### [DATA SHOWN]
################

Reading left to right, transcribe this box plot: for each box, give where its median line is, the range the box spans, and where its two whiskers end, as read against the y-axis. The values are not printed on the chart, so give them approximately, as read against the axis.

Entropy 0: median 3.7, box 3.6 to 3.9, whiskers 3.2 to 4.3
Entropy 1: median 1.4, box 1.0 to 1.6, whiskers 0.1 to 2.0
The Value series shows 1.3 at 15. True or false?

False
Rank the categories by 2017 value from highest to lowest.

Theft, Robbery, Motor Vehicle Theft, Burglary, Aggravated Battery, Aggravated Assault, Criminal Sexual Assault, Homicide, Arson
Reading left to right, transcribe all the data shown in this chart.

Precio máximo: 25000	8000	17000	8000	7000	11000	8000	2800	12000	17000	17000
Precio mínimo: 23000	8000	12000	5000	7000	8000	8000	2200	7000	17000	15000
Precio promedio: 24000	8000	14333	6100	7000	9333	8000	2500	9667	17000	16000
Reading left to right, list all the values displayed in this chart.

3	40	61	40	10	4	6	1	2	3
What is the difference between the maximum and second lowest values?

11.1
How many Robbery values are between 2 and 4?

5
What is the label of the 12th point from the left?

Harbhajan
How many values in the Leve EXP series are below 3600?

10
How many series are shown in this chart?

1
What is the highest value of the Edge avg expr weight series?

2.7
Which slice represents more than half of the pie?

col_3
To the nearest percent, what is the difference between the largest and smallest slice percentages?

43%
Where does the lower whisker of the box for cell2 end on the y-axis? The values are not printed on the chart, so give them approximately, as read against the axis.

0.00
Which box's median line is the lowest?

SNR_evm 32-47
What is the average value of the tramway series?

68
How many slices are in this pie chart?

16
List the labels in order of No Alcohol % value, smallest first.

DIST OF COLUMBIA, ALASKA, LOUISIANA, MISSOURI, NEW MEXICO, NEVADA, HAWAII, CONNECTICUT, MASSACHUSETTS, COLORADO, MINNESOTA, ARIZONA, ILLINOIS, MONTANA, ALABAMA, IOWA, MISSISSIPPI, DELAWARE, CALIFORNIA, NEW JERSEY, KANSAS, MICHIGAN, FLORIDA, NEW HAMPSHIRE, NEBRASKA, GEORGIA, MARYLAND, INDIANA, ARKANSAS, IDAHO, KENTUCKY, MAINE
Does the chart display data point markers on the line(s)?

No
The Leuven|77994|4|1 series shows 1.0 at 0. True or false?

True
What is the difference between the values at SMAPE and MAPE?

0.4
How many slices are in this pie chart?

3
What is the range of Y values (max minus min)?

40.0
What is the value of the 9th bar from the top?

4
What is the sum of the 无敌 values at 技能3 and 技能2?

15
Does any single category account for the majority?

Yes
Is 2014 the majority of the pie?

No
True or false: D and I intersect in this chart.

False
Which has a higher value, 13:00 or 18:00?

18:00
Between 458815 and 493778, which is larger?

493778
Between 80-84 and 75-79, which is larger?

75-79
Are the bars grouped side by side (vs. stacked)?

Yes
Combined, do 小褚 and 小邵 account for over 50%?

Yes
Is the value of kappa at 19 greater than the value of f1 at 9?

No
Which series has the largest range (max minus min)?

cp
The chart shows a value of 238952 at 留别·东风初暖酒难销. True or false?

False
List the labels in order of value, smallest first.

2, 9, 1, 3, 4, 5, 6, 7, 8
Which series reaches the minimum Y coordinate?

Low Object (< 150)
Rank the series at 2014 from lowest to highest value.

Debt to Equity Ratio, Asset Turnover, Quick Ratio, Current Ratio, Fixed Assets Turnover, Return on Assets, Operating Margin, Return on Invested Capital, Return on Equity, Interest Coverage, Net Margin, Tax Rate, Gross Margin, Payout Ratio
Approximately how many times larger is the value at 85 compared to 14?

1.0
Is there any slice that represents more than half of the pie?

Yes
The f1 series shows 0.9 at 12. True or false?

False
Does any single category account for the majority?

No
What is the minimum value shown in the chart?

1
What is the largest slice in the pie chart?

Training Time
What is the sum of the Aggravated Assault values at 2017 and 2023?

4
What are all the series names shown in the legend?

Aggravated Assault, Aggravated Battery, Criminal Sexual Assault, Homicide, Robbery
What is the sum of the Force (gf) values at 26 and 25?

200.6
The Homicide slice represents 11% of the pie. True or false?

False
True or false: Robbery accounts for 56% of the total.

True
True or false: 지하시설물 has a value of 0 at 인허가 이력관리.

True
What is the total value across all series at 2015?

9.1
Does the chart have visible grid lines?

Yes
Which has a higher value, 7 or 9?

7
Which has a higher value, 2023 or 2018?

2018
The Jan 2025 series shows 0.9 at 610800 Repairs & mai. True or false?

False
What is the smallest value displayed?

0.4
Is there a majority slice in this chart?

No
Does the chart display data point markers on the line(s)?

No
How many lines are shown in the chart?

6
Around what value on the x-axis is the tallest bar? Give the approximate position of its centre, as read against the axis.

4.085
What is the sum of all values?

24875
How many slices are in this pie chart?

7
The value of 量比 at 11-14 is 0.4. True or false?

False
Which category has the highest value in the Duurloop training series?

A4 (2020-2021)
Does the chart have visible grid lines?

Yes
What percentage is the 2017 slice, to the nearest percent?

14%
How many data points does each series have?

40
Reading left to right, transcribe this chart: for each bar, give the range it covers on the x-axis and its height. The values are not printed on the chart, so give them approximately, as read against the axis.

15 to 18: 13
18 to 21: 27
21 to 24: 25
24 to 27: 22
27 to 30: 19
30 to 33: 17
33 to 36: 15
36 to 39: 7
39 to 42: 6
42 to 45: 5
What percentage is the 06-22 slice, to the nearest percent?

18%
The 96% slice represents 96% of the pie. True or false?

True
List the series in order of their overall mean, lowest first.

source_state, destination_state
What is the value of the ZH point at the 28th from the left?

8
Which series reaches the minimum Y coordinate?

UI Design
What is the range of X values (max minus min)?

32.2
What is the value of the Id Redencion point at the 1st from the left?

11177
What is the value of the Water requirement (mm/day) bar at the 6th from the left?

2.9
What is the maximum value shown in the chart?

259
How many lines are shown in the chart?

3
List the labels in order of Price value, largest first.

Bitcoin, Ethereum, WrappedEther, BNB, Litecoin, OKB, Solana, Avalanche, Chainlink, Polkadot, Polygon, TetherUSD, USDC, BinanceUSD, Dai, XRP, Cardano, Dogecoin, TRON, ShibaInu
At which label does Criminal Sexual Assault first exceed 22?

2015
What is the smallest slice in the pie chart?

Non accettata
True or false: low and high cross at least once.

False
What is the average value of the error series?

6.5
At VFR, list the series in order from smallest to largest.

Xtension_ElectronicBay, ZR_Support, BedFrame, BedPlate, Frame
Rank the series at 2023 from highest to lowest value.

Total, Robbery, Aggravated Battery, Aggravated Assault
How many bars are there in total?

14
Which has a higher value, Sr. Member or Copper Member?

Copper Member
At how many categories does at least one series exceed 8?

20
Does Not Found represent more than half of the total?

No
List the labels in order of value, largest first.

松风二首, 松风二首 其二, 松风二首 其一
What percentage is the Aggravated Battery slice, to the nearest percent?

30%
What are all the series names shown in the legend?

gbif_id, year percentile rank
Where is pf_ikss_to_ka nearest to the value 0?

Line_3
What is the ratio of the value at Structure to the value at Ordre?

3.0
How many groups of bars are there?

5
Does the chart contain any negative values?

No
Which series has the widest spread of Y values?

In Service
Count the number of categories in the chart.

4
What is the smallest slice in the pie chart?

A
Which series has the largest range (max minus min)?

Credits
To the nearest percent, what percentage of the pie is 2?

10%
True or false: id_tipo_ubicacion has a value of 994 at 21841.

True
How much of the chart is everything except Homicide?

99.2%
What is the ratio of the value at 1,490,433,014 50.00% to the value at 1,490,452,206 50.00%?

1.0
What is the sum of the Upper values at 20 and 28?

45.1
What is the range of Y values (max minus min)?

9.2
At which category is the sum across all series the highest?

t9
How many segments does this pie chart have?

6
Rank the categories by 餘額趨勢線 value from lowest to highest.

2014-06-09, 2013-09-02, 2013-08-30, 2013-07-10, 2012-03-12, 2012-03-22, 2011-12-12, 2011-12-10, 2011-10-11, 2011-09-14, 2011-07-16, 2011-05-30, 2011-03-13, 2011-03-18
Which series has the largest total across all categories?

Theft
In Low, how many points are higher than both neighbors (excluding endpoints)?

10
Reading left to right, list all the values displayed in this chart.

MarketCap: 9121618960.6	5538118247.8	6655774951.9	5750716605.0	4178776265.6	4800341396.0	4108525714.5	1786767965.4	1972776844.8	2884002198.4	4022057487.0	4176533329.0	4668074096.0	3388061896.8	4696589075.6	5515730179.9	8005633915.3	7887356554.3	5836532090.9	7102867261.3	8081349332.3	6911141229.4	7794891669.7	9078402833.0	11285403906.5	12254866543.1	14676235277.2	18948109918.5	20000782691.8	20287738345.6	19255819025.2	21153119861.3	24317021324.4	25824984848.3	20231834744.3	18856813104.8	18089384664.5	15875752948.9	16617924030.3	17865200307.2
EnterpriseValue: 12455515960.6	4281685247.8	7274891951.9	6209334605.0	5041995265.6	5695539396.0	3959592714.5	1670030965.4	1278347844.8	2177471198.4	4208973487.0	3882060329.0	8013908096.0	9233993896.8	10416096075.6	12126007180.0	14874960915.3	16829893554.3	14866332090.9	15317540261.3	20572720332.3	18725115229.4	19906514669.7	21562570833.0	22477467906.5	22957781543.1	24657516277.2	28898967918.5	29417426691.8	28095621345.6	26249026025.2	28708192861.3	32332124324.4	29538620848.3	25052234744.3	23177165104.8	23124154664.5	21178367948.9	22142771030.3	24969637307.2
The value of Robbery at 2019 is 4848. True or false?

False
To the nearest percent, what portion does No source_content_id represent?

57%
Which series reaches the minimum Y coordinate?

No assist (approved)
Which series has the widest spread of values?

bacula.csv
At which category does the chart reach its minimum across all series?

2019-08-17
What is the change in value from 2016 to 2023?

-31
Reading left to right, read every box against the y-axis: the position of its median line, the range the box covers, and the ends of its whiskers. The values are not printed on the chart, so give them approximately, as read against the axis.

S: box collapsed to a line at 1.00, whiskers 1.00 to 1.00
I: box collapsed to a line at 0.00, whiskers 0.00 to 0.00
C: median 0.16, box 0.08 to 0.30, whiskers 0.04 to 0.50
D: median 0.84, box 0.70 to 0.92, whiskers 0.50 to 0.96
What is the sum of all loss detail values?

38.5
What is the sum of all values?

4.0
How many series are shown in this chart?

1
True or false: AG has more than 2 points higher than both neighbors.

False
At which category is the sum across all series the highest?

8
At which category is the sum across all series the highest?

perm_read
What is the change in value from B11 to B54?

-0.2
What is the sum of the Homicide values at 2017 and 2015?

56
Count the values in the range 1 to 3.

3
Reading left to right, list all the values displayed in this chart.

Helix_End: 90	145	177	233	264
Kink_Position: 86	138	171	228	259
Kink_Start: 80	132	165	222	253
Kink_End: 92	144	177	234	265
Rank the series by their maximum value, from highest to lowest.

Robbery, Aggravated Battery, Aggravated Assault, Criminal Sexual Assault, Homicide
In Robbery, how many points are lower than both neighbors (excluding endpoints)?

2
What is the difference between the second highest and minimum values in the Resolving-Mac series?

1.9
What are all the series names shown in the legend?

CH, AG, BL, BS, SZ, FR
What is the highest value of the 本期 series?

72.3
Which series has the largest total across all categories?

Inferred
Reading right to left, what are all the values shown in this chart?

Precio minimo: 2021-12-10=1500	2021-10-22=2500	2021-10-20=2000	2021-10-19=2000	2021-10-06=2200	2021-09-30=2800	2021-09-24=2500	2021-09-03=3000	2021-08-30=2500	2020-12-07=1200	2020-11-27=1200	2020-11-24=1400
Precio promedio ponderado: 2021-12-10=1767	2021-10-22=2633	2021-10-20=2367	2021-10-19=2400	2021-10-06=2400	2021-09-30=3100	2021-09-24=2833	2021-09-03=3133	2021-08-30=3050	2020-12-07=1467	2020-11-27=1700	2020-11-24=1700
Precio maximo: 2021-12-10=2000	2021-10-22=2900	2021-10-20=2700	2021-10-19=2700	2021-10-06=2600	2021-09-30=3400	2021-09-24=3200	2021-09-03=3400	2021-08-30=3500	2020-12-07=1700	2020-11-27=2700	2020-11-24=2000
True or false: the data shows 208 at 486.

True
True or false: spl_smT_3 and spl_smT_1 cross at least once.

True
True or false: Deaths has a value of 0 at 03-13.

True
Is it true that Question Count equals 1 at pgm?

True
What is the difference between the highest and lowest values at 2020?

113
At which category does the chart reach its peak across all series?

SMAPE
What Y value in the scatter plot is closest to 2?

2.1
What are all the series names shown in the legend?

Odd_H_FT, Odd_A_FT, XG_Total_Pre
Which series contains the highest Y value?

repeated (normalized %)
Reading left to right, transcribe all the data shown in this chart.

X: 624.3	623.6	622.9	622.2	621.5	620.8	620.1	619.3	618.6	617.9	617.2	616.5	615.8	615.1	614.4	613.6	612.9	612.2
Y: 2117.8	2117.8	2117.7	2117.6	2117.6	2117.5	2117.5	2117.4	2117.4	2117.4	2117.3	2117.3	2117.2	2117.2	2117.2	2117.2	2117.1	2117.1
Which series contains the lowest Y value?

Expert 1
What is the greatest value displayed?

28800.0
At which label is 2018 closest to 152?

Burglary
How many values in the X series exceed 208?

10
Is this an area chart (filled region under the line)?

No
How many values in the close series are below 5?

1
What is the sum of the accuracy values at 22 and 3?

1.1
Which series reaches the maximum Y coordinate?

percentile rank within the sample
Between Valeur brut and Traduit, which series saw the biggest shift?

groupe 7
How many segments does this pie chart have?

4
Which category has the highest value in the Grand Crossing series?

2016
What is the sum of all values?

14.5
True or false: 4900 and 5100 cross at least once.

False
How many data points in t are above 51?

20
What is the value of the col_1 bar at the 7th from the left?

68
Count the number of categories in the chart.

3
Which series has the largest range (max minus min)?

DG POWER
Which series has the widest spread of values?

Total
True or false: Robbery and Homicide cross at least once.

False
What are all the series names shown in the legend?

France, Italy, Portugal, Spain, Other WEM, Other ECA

################

### [EXERCISE OBJECTIVE]
Please copy out, word for word, the part of the listing above from the line containing "Debt to Equity" down to the line containing "What is the sum of the Force", both included.

### [WRITTEN ANSWER]
Debt to Equity Ratio, Asset Turnover, Quick Ratio, Current Ratio, Fixed Assets Turnover, Return on Assets, Operating Margin, Return on Invested Capital, Return on Equity, Interest Coverage, Net Margin, Tax Rate, Gross Margin, Payout Ratio
Approximately how many times larger is the value at 85 compared to 14?

1.0
Is there any slice that represents more than half of the pie?

Yes
The f1 series shows 0.9 at 12. True or false?

False
Does any single category account for the majority?

No
What is the minimum value shown in the chart?

1
What is the largest slice in the pie chart?

Training Time
What is the sum of the Aggravated Assault values at 2017 and 2023?

4
What are all the series names shown in the legend?

Aggravated Assault, Aggravated Battery, Criminal Sexual Assault, Homicide, Robbery
What is the sum of the Force (gf) values at 26 and 25?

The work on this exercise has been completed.